The International Telecommunication Union (ITU) published its latest 'State of Broadband' report on global broadband and Internet take-up with a rather dispiriting message: the digital divide is proving stubbornly persistent in terms of access to broadband services, and growth in both Internet and mobile cellular subscriptions appears to be slowing.
According to the data in the 2015 report, 43 per cent of the world's population is now online with some form of regular access to the Internet. This leaves 57 per cent -- or some 4.2 billion -- of the global population without access. In the least developed countries (LDCs), only one out of every ten people is online.
What's more, the UN Broadband Commission's 2011 targets have not been achieved by the target date of 2015 and seem unlikely to be achieved before 2020. Likewise, the milestone of 4 billion Internet users is unlikely to be surpassed before 2020. An even more alarming statistic for some might be that the growth in Facebook subscribers is now outpacing growth in the Internet.
By the end of 2015, some 3.2 billion people will be online (here, an Internet user is defined as someone who has used the Internet in the last three months), equating to over 43.4 per cent of the total world population, and up from 2.9 billion a year earlier (almost 40.6 per cent of the population).
The target had been for 60 per cent of the global population to be online by 2015, but this figure is now unlikely to be reached before 2021. Figures for the developing world and LDCs are also well behind target, and the headline figures mask strong disparities in some regions. For example, fewer than 7 per cent of households in LDCs have access, while in sub-Saharan Africa only one in nine households are connected.
Amid the gloom of missed targets and slowing growth, the bright spot here is mobile broadband. Indeed, the ITU notes that mobile broadband is the fastest-growing ICT service in history, taking just five years to achieve 1 billion users. By the end of 2015, there will be 3.5 billion mobile broadband subscriptions, amounting to nearly half (48.8 per cent) of all mobile subscriptions, although the report notes that the inclusion of dongles means that a direct comparison cannot be drawn.

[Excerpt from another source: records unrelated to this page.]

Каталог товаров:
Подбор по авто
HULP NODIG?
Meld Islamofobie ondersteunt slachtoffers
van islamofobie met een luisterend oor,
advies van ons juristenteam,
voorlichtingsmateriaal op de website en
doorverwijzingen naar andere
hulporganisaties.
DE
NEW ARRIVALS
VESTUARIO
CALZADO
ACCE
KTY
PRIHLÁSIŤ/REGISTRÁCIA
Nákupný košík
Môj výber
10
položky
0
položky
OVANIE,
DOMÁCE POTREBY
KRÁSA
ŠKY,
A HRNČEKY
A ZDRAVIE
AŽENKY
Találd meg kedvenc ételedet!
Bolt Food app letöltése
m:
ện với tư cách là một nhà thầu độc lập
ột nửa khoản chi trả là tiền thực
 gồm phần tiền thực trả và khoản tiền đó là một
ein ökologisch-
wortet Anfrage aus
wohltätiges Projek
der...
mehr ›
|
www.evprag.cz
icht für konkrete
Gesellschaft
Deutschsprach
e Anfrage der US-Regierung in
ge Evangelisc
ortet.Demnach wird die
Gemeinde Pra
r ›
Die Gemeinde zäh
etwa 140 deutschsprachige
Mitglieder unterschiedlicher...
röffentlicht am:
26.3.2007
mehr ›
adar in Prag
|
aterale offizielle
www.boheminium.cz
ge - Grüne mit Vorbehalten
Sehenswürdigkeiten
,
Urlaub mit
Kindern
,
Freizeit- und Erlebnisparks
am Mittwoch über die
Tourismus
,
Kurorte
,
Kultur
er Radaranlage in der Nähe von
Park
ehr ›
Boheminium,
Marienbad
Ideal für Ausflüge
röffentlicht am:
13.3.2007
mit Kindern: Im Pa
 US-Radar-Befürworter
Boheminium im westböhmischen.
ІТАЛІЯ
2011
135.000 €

Furthermore, mobile broadband subscriptions now outnumber fixed broadband subscriptions by a ratio of 4.4:1 (up from 3:1 in 2014). The ITU also cites Ovum predictions that mobile cellular subscriptions will increase to 8.5 billion by 2019, of which 6.5 billion will be mobile broadband subscriptions (note here that the number of MBB subscriptions would include multiple subscriptions by a single person).
UN Internet targets may not have been met, but without mobile we clearly would not even be close. Despite the gloomy headline statement, there is also some cause for cheer, and for people in many parts of the world the smartphone and tablet will continue to be their path towards online inclusion.